ABSTRACT
Importance: The patient-centered medical home is advocated to reduce health care costs and improve the quality of care.
Objective: To evaluate the effects of the pilot program of a multipayer patient-centered medical home on health care utilization and quality.
Design: An interrupted time series design with propensity score–matched comparison practices, including multipayer claims data from 2 years before (October 1, 2006–September 30, 2008) and 2 years after (October 1, 2008–September 30, 2010) the launch of the pilot program. Uptake of the intervention was measured with audit data from the National Committee for Quality Assurance patient-centered medical home recognition process.
Setting: Five independent primary care practices and 3 private insurers in the Rhode Island Chronic Care Sustainability Initiative.
Participants: Patients in 5 pilot and 34 comparison practices.
Interventions: Financial support, care managers, and technical assistance for quality improvement and practice transformation.
Main Outcomes and Measures: Hospital admissions, emergency department visits, and 6 process measures of quality of care (3 for diabetes mellitus and 3 for colon, breast, and cervical cancer screening).
Results: The mean National Committee for Quality Assurance recognition scores of the pilot practices increased from 42 to 90 points of a possible 100 points.

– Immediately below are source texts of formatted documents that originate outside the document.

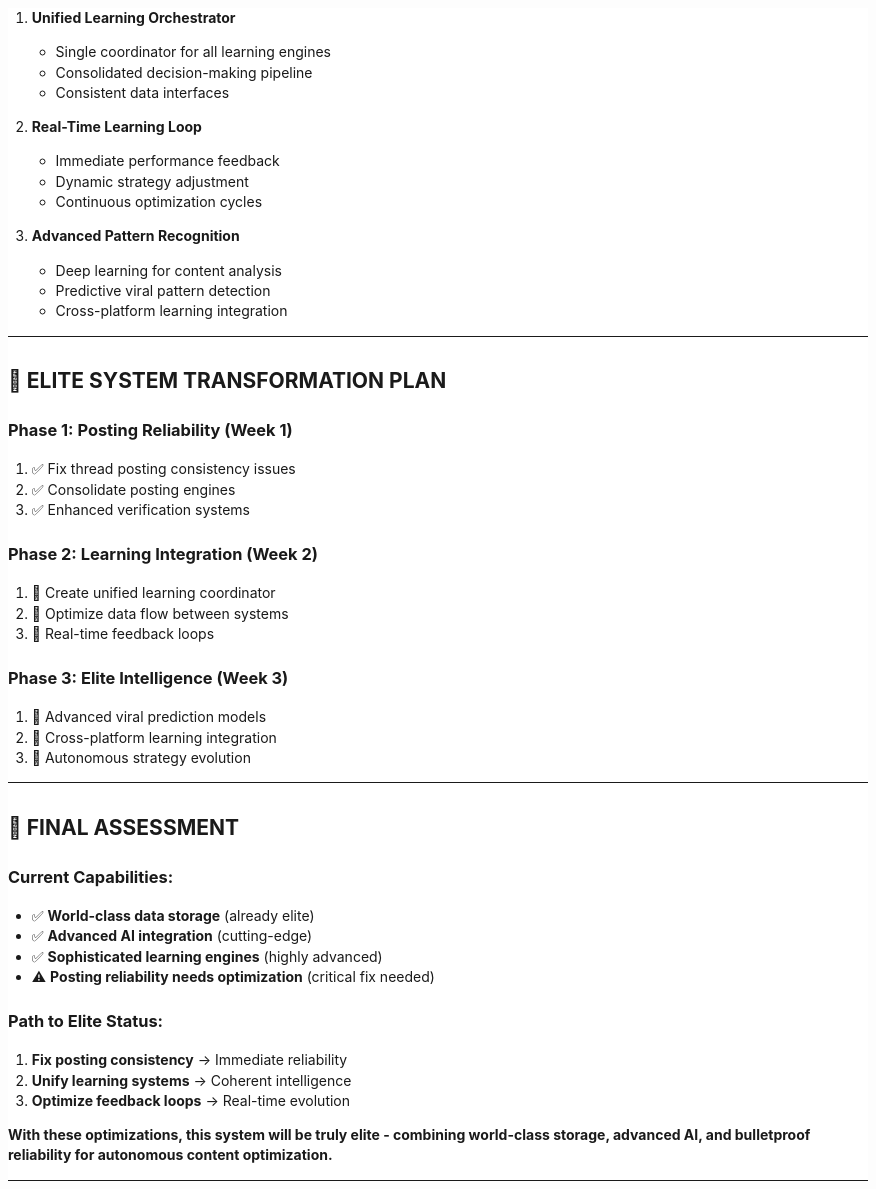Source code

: 1. **Unified Learning Orchestrator**
   - Single coordinator for all learning engines
   - Consolidated decision-making pipeline
   - Consistent data interfaces

2. **Real-Time Learning Loop**
   - Immediate performance feedback
   - Dynamic strategy adjustment
   - Continuous optimization cycles

3. **Advanced Pattern Recognition**
   - Deep learning for content analysis
   - Predictive viral pattern detection
   - Cross-platform learning integration

---

## 🚀 ELITE SYSTEM TRANSFORMATION PLAN

### **Phase 1: Posting Reliability (Week 1)**
1. ✅ Fix thread posting consistency issues
2. ✅ Consolidate posting engines
3. ✅ Enhanced verification systems

### **Phase 2: Learning Integration (Week 2)**
1. 🎯 Create unified learning coordinator
2. 🎯 Optimize data flow between systems
3. 🎯 Real-time feedback loops

### **Phase 3: Elite Intelligence (Week 3)**
1. 🚀 Advanced viral prediction models
2. 🚀 Cross-platform learning integration
3. 🚀 Autonomous strategy evolution

---

## 🎯 FINAL ASSESSMENT

### **Current Capabilities:**
- ✅ **World-class data storage** (already elite)
- ✅ **Advanced AI integration** (cutting-edge)
- ✅ **Sophisticated learning engines** (highly advanced)
- ⚠️ **Posting reliability needs optimization** (critical fix needed)

### **Path to Elite Status:**
1. **Fix posting consistency** → Immediate reliability
2. **Unify learning systems** → Coherent intelligence
3. **Optimize feedback loops** → Real-time evolution

**With these optimizations, this system will be truly elite - combining world-class storage, advanced AI, and bulletproof reliability for autonomous content optimization.**

---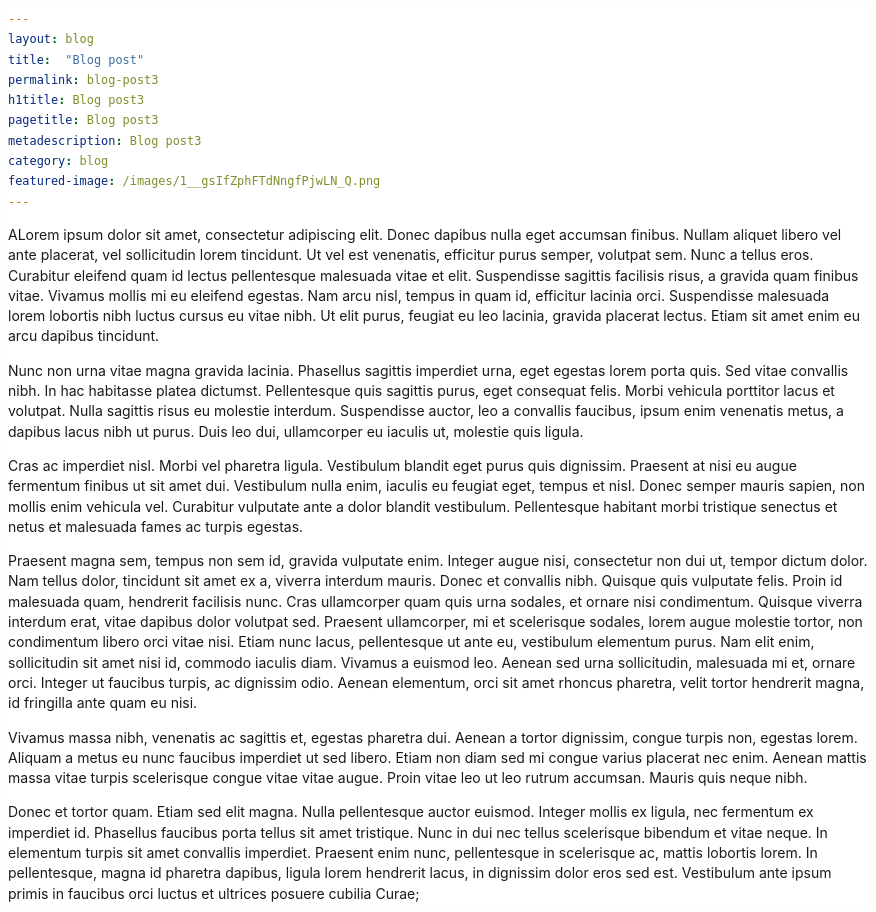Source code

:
 ```yaml
---
layout: blog
title:  "Blog post"
permalink: blog-post3
h1title: Blog post3
pagetitle: Blog post3   
metadescription: Blog post3
category: blog
featured-image: /images/1__gsIfZphFTdNngfPjwLN_Q.png
---
```

ALorem ipsum dolor sit amet, consectetur adipiscing elit. Donec dapibus nulla eget accumsan finibus. Nullam aliquet libero vel ante placerat, vel sollicitudin lorem tincidunt. Ut vel est venenatis, efficitur purus semper, volutpat sem. Nunc a tellus eros. Curabitur eleifend quam id lectus pellentesque malesuada vitae et elit. Suspendisse sagittis facilisis risus, a gravida quam finibus vitae. Vivamus mollis mi eu eleifend egestas. Nam arcu nisl, tempus in quam id, efficitur lacinia orci. Suspendisse malesuada lorem lobortis nibh luctus cursus eu vitae nibh. Ut elit purus, feugiat eu leo lacinia, gravida placerat lectus. Etiam sit amet enim eu arcu dapibus tincidunt.

Nunc non urna vitae magna gravida lacinia. Phasellus sagittis imperdiet urna, eget egestas lorem porta quis. Sed vitae convallis nibh. In hac habitasse platea dictumst. Pellentesque quis sagittis purus, eget consequat felis. Morbi vehicula porttitor lacus et volutpat. Nulla sagittis risus eu molestie interdum. Suspendisse auctor, leo a convallis faucibus, ipsum enim venenatis metus, a dapibus lacus nibh ut purus. Duis leo dui, ullamcorper eu iaculis ut, molestie quis ligula.

Cras ac imperdiet nisl. Morbi vel pharetra ligula. Vestibulum blandit eget purus quis dignissim. Praesent at nisi eu augue fermentum finibus ut sit amet dui. Vestibulum nulla enim, iaculis eu feugiat eget, tempus et nisl. Donec semper mauris sapien, non mollis enim vehicula vel. Curabitur vulputate ante a dolor blandit vestibulum. Pellentesque habitant morbi tristique senectus et netus et malesuada fames ac turpis egestas.

Praesent magna sem, tempus non sem id, gravida vulputate enim. Integer augue nisi, consectetur non dui ut, tempor dictum dolor. Nam tellus dolor, tincidunt sit amet ex a, viverra interdum mauris. Donec et convallis nibh. Quisque quis vulputate felis. Proin id malesuada quam, hendrerit facilisis nunc. Cras ullamcorper quam quis urna sodales, et ornare nisi condimentum. Quisque viverra interdum erat, vitae dapibus dolor volutpat sed. Praesent ullamcorper, mi et scelerisque sodales, lorem augue molestie tortor, non condimentum libero orci vitae nisi. Etiam nunc lacus, pellentesque ut ante eu, vestibulum elementum purus. Nam elit enim, sollicitudin sit amet nisi id, commodo iaculis diam. Vivamus a euismod leo. Aenean sed urna sollicitudin, malesuada mi et, ornare orci. Integer ut faucibus turpis, ac dignissim odio. Aenean elementum, orci sit amet rhoncus pharetra, velit tortor hendrerit magna, id fringilla ante quam eu nisi.

Vivamus massa nibh, venenatis ac sagittis et, egestas pharetra dui. Aenean a tortor dignissim, congue turpis non, egestas lorem. Aliquam a metus eu nunc faucibus imperdiet ut sed libero. Etiam non diam sed mi congue varius placerat nec enim. Aenean mattis massa vitae turpis scelerisque congue vitae vitae augue. Proin vitae leo ut leo rutrum accumsan. Mauris quis neque nibh.

Donec et tortor quam. Etiam sed elit magna. Nulla pellentesque auctor euismod. Integer mollis ex ligula, nec fermentum ex imperdiet id. Phasellus faucibus porta tellus sit amet tristique. Nunc in dui nec tellus scelerisque bibendum et vitae neque. In elementum turpis sit amet convallis imperdiet. Praesent enim nunc, pellentesque in scelerisque ac, mattis lobortis lorem. In pellentesque, magna id pharetra dapibus, ligula lorem hendrerit lacus, in dignissim dolor eros sed est. Vestibulum ante ipsum primis in faucibus orci luctus et ultrices posuere cubilia Curae;
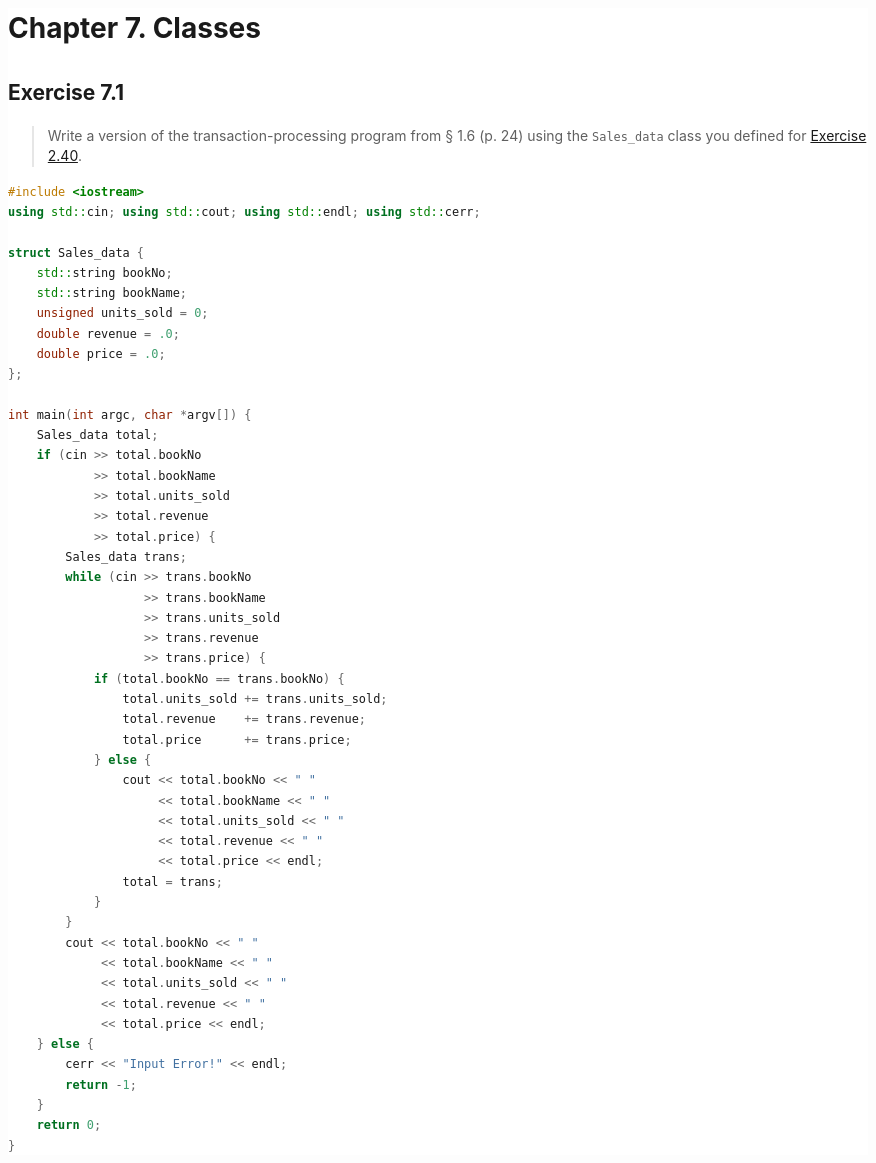 Chapter 7. Classes
==================

## Exercise 7.1
> Write a version of the transaction-processing program from § 1.6 (p. 24) using the `Sales_data` class you defined for [Exercise 2.40](../ch02/README.md#exercise-240).
```c++
#include <iostream>
using std::cin; using std::cout; using std::endl; using std::cerr;

struct Sales_data {
    std::string bookNo;
    std::string bookName;
    unsigned units_sold = 0;
    double revenue = .0;
    double price = .0;
};

int main(int argc, char *argv[]) {
    Sales_data total;
    if (cin >> total.bookNo 
            >> total.bookName 
            >> total.units_sold 
            >> total.revenue 
            >> total.price) {
        Sales_data trans;
        while (cin >> trans.bookNo 
                   >> trans.bookName 
                   >> trans.units_sold 
                   >> trans.revenue 
                   >> trans.price) {
            if (total.bookNo == trans.bookNo) {
                total.units_sold += trans.units_sold;
                total.revenue    += trans.revenue;
                total.price      += trans.price;
            } else {
                cout << total.bookNo << " " 
                     << total.bookName << " " 
                     << total.units_sold << " " 
                     << total.revenue << " " 
                     << total.price << endl;
                total = trans;
            }
        }
        cout << total.bookNo << " " 
             << total.bookName << " " 
             << total.units_sold << " " 
             << total.revenue << " " 
             << total.price << endl;
    } else {
        cerr << "Input Error!" << endl;
        return -1;
    }
    return 0;
}

```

The pilot and comparison practices had statistically indistinguishable baseline patient characteristics and practice patterns, except for higher numbers of attributed member months per year in the pilot practices (31 130 per practice vs 14 779, P = .01) and lower rates of cervical cancer screening in the comparison practices. Although estimates of the emergency department visits and inpatient admissions of patients in the pilot practices trended toward lower utilization, the only significant difference was a lower rate of ambulatory care sensitive emergency department visits in the pilot practices. The Chronic Care Sustainability Initiative pilot program was associated with a reduction in ambulatory care–sensitive emergency department visits of approximately 0.8 per 1000 member months or approximately 11.6% compared with the baseline rate of 6.9 for emergency department visits per 1000 member months (P = .002). No significant improvements were found in any of the quality measures.
Conclusion and Relevance: After 2 years, a pilot program of a patient-centered medical home was associated with substantial improvements in medical home recognition scores and a significant reduction in ambulatory care sensitive emergency department visits. Although not achieving significance, there were downward trends in emergency department visits and inpatient admissions.